BUSINESS CARDS AND BUSINESS ETIQUETTES
Complying with popular etiquettes that are prevalent in the region where one is working plays an important role in determining the success level of a person's commercial endeavour. People around the world follow certain etiquettes relating to big business issues and even issues as small as designing a business card. Following customary decorum for smallest details in a business matters pave ways to success. An act of designing business cards according to prevalent protocol in the region leaves a lasting impression on the recipient of the card. Business card is the first introduction about a person himself and his business. Paying due attention on the presentation and design of business card can never be over emphasized. Great art and excellent skill is required to design an eye-catching business card that would fetch great commercial opportunities.

Being familiar with business etiquette around the world makes it easy for a person to feel at home and be confident in his business dealings even on foreign land. The process starts from knowing and practising popular etiquette of business card design. Different parts of world have varying rules about visiting card etiquette. What may be highly desirable in one region might be least significant in other areas. But one needs to know about the popular convention before one could follow it. Some general rules are commonly accepted worldwide.

Business cards internationally are a means of representing one's business contact details. Though good business etiquette promotes business opportunities it is not the only deciding factor in a business relation. While a person is travelling to different parts of the world, having the opposite side of the business card translated to the native language of the region speaks volumes about his concern for business dealings in that area. Business cards could be exchanged at the beginning or at the end of any commercial meeting. When receiving a visiting card of the person one is expected to comment on it and also clarify any curiosity relating to it before putting the card away.

About different specific etiquettes prevalent in various parts of the world, UK has very relaxed rules for business cards. Though such cards are expected to be clean and presentable it is not compulsory to hand over business cards to every person you meet in the UK.

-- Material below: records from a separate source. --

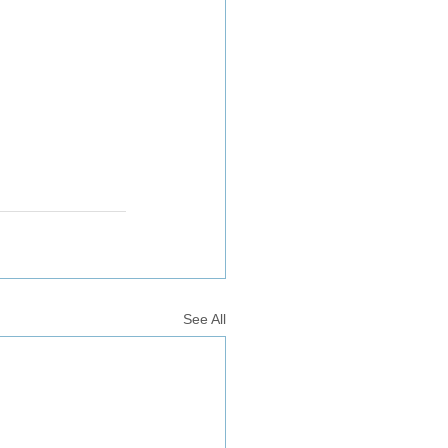
See All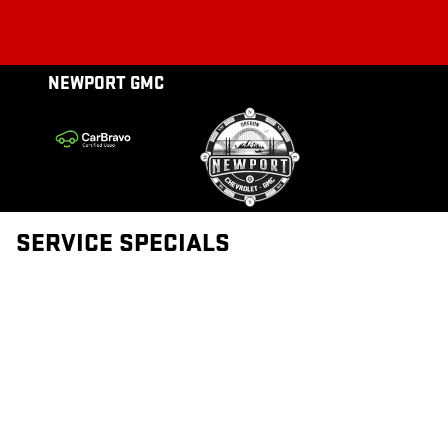
NEWPORT GMC
Skip to main content
NEWPORT GMC
SERVICE SPECIALS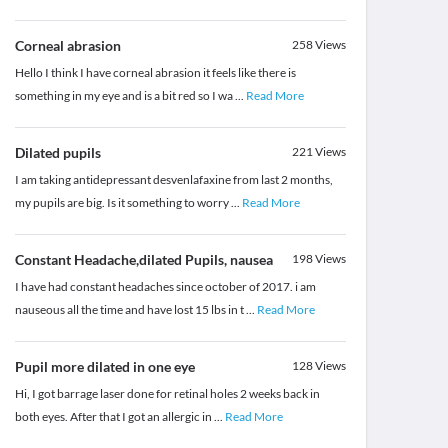
Corneal abrasion
258
Views
Hello I think I have corneal abrasion it feels like there is
something in my eye and is a bit red so I wa
...
Read More
Dilated pupils
221
Views
I am taking antidepressant desvenlafaxine from last 2 months,
my pupils are big. Is it something to worry
...
Read More
Constant Headache,dilated Pupils, nausea
198
Views
I have had constant headaches since october of 2017. i am
nauseous all the time and have lost 15 lbs in t
...
Read More
Pupil more dilated in one eye
128
Views
Hi, I got barrage laser done for retinal holes 2 weeks back in
both eyes. After that I got an allergic in
...
Read More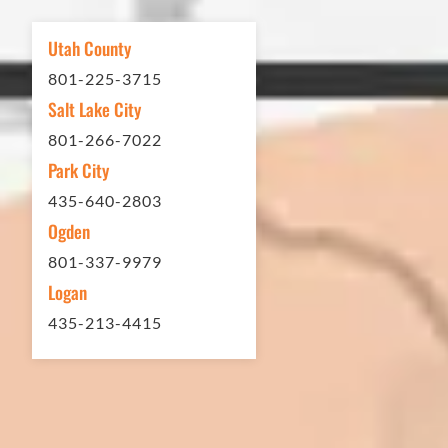
other services...call Eckles Paving!
My (very challenging) driveway looks
Utah County
brand new! Couldn't be happier.
801-225-3715
Thank you Eckles Paving for a job
Salt Lake City
well done at a great price.
801-266-7022
Park City
Matt Y. – Homeowner
435-640-2803
Ogden
801-337-9979
Logan
435-213-4415
In 2016 - 2017 we have built 7 Quick
Quack Car Washes along the Wasatch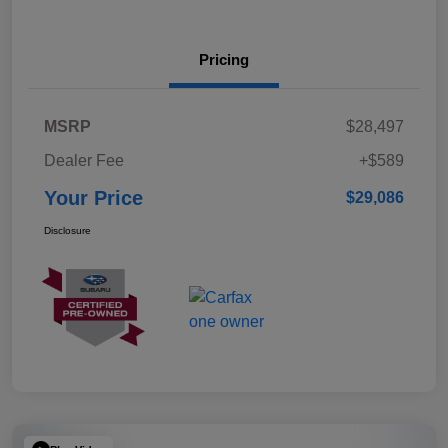
Pricing
MSRP
$28,497
Dealer Fee
+$589
Your Price
$29,086
Disclosure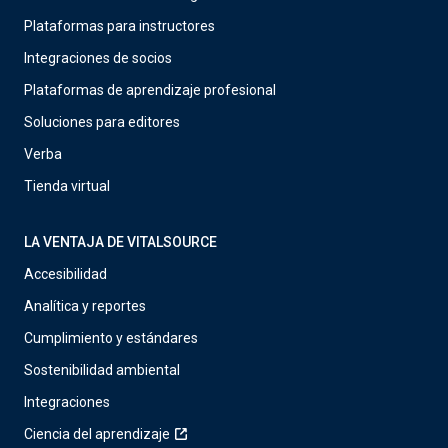
Plataformas para instructores
Integraciones de socios
Plataformas de aprendizaje profesional
Soluciones para editores
Verba
Tienda virtual
LA VENTAJA DE VITALSOURCE
Accesibilidad
Analítica y reportes
Cumplimiento y estándares
Sostenibilidad ambiental
Integraciones
Ciencia del aprendizaje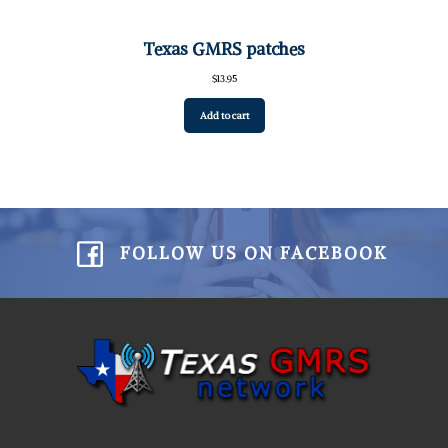
Texas GMRS patches
$
13.95
Add to cart
FOLLOW US ON FACEBOOK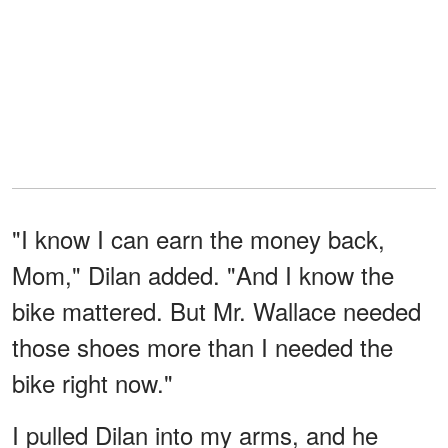
"I know I can earn the money back,
Mom," Dilan added. "And I know the
bike mattered. But Mr. Wallace needed
those shoes more than I needed the
bike right now."
I pulled Dilan into my arms, and he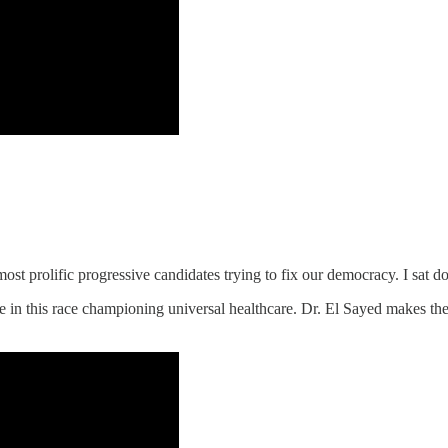
ost prolific progressive candidates trying to fix our democracy. I sat 
in this race championing universal healthcare. Dr. El Sayed makes th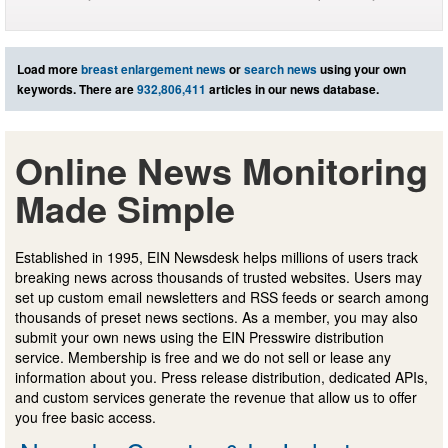
Load more
breast enlargement news
or
search news
using your own
keywords. There are
932,806,411
articles in our news database.
Online News Monitoring
Made Simple
Established in 1995, EIN Newsdesk helps millions of users track
breaking news across thousands of trusted websites. Users may
set up custom email newsletters and RSS feeds or search among
thousands of preset news sections. As a member, you may also
submit your own news using the EIN Presswire distribution
service. Membership is free and we do not sell or lease any
information about you. Press release distribution, dedicated APIs,
and custom services generate the revenue that allow us to offer
you free basic access.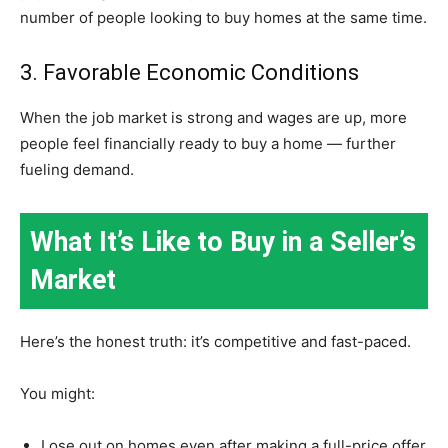
number of people looking to buy homes at the same time.
3. Favorable Economic Conditions
When the job market is strong and wages are up, more
people feel financially ready to buy a home — further
fueling demand.
What It’s Like to Buy in a Seller’s
Market
Here’s the honest truth: it’s competitive and fast-paced.
You might:
Lose out on homes even after making a full-price offer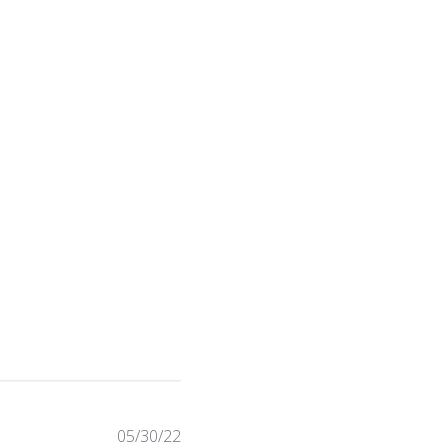
Published
05/30/22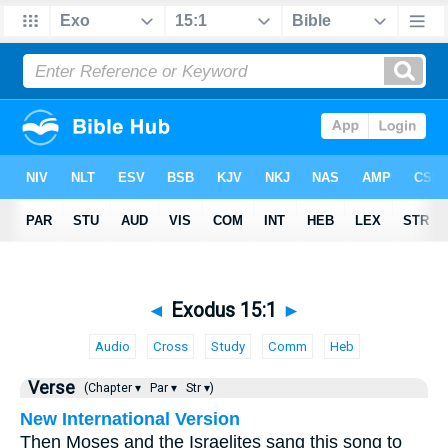
◄
Exodus 15:1
►
Audio
Cross
Study
Comm
Heb
Verse
(Chapter ▾
Par ▾
Str ▾)
New International Version
Then Moses and the Israelites sang this song to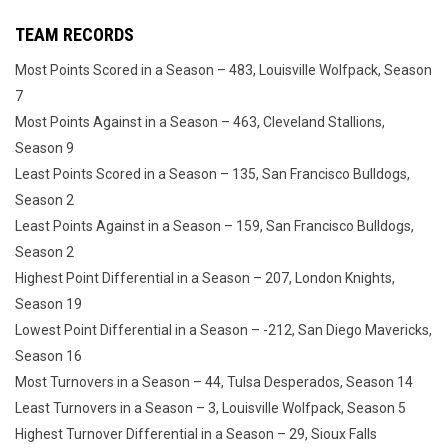
TEAM RECORDS
Most Points Scored in a Season – 483, Louisville Wolfpack, Season
7
Most Points Against in a Season – 463, Cleveland Stallions,
Season 9
Least Points Scored in a Season – 135, San Francisco Bulldogs,
Season 2
Least Points Against in a Season – 159, San Francisco Bulldogs,
Season 2
Highest Point Differential in a Season – 207, London Knights,
Season 19
Lowest Point Differential in a Season – -212, San Diego Mavericks,
Season 16
Most Turnovers in a Season – 44, Tulsa Desperados, Season 14
Least Turnovers in a Season – 3, Louisville Wolfpack, Season 5
Highest Turnover Differential in a Season – 29, Sioux Falls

On the contrary the Japanese think that business cards are very important, hence high quality cards are desirable here. Business cards should be accepted as courteously as one would receive a person. The card must contain the title of the person as great importance is given to status and hierarchy in Japan. It can be handed over by one hand but should always be received with two hands.

In China having Chinese characters on the business card printed in gold is considered a good etiquette, as gold is a fortunate colour. Translating the card should be done in suitable Chinese language, Cantonese or Mandarin. Favourable points about your company, like if it is the largest or oldest must be specifically mentioned on the card also while offering it the card it must be held by both hands. Scribbling on someone else's card is indeed a resentful act.